WHAT THE TASK ASKS =>
All entries below must be retyped exactly, though pictures are to be skipped.

Records from a collection
__________

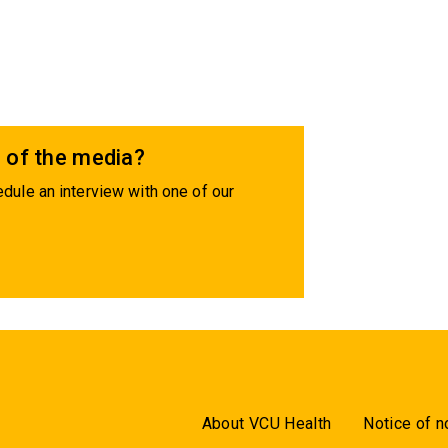
 of the media?
dule an interview with one of our
About VCU Health
Notice of n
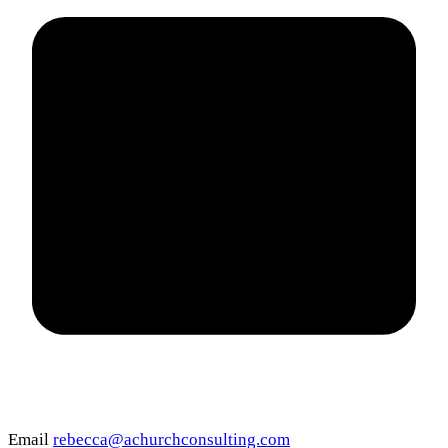
Email
rebecca@achurchconsulting.com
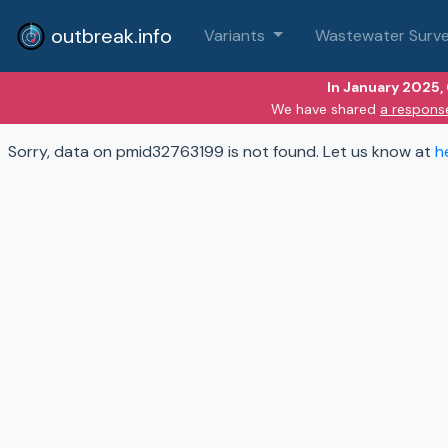
outbreak.info
Variants
Wastewater Surve
In January 2025,
We have shared
a respons
Sorry, data on pmid32763199 is not found. Let us know at
h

__________

EXERCISE OUTPUT =>
 of the media?
dule an interview with one of our
About VCU Health
Notice of n
Email
rebecca@achurchconsulting.com
outbreak.info
Variants
Wastewater Surve
In January 2025,
We have shared
a respons
Sorry, data on pmid32763199 is not found. Let us know at
h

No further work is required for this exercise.